▶ AIM OF THE EXERCISE:
Please quote exactly the lines below from the line containing "兵庫県神戸市中央区三宮町１丁目４−９" to the line containing "Em muitos municípios, a CGM também exerce", both lines included, and nothing else.

--- MATERIAL SUPPLIED Enclosed Below ---

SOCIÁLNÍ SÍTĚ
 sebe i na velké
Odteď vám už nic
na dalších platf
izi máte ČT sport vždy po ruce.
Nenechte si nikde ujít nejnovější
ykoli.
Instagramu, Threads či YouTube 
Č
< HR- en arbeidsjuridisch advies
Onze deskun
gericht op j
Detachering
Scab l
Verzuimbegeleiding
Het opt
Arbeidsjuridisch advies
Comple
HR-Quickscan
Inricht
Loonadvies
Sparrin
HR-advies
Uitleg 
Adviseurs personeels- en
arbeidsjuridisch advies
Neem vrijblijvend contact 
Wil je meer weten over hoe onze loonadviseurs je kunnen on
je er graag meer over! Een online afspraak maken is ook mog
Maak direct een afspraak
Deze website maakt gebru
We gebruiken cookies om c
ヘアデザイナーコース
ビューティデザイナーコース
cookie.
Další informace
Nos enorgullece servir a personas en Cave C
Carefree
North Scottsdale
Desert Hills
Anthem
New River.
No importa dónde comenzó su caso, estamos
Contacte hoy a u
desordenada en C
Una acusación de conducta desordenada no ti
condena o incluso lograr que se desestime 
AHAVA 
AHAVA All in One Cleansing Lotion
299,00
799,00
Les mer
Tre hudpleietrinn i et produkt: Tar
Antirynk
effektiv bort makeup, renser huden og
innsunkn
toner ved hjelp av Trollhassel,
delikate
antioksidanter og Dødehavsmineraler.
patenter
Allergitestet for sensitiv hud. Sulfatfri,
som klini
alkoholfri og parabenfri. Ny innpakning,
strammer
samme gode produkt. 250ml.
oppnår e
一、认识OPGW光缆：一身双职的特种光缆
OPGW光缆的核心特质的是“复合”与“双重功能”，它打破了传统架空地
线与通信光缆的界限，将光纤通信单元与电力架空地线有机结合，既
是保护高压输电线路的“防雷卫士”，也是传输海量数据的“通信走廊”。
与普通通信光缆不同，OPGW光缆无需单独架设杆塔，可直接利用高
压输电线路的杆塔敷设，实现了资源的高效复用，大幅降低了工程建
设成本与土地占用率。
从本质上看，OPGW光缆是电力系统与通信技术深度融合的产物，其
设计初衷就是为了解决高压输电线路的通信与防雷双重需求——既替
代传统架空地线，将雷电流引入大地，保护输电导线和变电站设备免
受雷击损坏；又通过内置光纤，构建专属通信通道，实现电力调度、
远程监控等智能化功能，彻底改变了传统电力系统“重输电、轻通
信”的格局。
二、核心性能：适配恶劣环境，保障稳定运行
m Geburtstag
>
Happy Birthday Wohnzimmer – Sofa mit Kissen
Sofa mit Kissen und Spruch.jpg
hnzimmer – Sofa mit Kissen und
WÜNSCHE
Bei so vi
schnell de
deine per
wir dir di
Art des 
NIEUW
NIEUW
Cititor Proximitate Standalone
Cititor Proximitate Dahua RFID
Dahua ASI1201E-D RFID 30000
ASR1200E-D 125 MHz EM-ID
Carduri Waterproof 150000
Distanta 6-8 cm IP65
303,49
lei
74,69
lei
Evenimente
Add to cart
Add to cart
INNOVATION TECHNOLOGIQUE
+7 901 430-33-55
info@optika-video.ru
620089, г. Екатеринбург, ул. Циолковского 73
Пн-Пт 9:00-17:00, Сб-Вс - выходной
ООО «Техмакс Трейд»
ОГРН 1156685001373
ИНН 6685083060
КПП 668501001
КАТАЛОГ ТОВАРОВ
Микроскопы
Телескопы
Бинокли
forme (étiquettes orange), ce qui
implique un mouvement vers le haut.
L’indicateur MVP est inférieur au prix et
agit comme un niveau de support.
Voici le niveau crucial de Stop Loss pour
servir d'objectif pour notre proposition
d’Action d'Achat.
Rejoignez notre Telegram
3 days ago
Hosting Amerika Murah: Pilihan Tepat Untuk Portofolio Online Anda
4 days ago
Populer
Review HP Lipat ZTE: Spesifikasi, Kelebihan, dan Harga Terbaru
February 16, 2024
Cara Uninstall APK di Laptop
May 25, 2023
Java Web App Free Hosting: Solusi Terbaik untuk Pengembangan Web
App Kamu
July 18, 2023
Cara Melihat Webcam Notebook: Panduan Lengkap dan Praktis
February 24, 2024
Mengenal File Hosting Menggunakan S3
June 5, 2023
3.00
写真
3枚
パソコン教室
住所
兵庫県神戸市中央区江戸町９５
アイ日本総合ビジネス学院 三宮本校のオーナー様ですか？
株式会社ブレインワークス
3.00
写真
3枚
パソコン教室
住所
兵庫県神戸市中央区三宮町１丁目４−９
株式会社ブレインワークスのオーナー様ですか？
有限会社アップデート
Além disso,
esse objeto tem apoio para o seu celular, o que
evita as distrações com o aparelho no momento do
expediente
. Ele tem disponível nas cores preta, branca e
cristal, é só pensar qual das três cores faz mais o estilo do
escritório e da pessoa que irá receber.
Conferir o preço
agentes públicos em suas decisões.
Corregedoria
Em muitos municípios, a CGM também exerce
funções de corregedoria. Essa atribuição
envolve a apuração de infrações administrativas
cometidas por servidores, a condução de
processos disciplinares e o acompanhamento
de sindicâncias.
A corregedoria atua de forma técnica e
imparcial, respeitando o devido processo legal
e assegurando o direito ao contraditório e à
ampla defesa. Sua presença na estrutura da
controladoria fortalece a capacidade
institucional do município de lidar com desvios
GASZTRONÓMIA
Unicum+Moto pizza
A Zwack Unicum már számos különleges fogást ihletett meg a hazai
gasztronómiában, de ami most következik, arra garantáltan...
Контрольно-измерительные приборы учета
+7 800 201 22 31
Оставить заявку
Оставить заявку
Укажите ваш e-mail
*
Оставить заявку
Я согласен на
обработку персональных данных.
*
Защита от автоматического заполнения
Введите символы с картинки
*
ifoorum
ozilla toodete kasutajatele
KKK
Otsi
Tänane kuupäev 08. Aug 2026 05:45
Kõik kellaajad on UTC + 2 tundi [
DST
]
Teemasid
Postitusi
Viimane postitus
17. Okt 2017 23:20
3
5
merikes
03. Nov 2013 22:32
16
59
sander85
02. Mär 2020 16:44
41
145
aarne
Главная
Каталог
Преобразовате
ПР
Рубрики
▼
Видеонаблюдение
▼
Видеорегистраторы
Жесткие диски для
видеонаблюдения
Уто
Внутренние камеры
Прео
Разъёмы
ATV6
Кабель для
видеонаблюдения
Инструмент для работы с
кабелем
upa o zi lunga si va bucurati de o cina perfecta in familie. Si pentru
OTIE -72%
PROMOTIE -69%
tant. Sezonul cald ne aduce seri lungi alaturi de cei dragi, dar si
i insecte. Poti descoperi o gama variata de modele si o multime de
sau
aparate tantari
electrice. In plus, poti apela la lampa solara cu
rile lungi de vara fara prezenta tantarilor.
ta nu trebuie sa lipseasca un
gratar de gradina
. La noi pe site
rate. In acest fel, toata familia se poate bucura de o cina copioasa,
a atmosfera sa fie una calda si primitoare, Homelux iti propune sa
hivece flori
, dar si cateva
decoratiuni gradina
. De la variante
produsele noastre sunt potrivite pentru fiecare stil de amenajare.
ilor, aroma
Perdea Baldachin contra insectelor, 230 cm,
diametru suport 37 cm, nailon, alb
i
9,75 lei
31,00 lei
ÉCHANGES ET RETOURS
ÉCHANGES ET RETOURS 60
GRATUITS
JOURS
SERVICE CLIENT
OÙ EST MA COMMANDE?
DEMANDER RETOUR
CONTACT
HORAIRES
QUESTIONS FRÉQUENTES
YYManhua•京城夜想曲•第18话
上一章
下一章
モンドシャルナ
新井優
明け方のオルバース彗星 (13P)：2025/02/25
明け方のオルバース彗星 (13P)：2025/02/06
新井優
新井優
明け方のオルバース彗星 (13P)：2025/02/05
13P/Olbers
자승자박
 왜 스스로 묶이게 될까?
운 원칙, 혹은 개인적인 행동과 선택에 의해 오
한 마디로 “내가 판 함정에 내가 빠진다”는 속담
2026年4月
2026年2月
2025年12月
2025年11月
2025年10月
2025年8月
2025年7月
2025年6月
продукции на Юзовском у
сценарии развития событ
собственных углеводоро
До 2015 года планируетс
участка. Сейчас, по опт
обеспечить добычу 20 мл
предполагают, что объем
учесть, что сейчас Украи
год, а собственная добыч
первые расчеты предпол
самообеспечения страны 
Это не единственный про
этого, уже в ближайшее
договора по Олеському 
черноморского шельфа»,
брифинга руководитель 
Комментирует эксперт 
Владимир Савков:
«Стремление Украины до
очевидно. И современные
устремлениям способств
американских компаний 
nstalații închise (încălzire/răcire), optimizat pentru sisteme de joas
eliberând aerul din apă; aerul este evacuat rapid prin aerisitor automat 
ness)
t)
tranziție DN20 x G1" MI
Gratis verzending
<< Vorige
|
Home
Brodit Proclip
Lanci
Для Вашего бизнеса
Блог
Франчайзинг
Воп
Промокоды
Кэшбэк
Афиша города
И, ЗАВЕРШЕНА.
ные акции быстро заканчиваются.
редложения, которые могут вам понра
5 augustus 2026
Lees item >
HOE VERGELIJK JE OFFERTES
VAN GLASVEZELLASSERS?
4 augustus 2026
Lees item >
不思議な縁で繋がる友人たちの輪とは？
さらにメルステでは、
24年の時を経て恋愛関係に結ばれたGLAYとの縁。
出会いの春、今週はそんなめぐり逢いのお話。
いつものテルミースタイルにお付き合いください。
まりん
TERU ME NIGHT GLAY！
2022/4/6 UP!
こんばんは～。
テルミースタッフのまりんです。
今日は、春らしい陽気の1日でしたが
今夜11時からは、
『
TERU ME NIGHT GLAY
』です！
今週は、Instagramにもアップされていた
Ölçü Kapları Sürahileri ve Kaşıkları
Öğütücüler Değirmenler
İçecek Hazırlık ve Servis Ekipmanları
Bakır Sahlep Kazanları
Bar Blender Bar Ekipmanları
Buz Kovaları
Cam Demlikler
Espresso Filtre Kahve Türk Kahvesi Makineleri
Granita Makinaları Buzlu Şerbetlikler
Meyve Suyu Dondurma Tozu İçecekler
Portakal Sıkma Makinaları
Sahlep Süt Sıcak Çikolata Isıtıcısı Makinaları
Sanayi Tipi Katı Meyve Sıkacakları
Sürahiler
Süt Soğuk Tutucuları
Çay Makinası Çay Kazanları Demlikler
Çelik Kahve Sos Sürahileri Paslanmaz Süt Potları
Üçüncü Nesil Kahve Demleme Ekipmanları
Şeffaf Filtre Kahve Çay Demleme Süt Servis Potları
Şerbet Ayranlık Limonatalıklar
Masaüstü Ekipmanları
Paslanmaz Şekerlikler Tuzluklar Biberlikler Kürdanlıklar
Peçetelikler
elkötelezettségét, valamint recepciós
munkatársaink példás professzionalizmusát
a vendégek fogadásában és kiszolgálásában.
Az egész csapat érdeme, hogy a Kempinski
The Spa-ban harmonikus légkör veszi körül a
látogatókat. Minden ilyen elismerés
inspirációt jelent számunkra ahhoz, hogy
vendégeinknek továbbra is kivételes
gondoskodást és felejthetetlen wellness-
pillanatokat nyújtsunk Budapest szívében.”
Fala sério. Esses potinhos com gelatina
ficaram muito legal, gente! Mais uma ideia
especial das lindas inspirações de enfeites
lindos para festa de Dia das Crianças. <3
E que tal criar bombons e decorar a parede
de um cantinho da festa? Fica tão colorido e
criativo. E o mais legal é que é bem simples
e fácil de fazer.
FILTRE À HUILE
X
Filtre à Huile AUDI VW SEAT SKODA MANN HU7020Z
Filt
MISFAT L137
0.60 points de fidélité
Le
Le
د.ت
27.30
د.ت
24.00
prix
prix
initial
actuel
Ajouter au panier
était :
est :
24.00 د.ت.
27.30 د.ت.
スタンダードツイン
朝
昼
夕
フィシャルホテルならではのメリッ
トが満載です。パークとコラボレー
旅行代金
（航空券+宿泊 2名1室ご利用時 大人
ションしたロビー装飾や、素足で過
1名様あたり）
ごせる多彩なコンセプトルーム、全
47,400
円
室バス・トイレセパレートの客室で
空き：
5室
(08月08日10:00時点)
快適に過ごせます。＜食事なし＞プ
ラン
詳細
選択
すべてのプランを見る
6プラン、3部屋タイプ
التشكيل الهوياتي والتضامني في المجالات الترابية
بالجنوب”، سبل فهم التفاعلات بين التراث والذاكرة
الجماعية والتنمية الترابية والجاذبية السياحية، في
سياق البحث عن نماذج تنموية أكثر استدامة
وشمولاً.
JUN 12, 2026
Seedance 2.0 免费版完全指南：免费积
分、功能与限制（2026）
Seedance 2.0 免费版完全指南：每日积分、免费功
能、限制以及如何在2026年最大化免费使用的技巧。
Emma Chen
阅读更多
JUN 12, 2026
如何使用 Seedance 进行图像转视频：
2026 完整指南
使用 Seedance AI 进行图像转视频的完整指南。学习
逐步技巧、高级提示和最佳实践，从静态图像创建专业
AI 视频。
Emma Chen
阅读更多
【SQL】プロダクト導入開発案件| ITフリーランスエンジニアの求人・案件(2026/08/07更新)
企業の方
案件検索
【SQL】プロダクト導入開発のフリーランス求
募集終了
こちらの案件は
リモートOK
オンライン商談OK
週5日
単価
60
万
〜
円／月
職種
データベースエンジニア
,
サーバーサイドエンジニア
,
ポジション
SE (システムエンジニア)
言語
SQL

--- End of Enclosed MATERIAL SUPPLIED ---

▶ RESPONSE TO THE TASK:
兵庫県神戸市中央区三宮町１丁目４−９
株式会社ブレインワークスのオーナー様ですか？
有限会社アップデート
Além disso,
esse objeto tem apoio para o seu celular, o que
evita as distrações com o aparelho no momento do
expediente
. Ele tem disponível nas cores preta, branca e
cristal, é só pensar qual das três cores faz mais o estilo do
escritório e da pessoa que irá receber.
Conferir o preço
agentes públicos em suas decisões.
Corregedoria
Em muitos municípios, a CGM também exerce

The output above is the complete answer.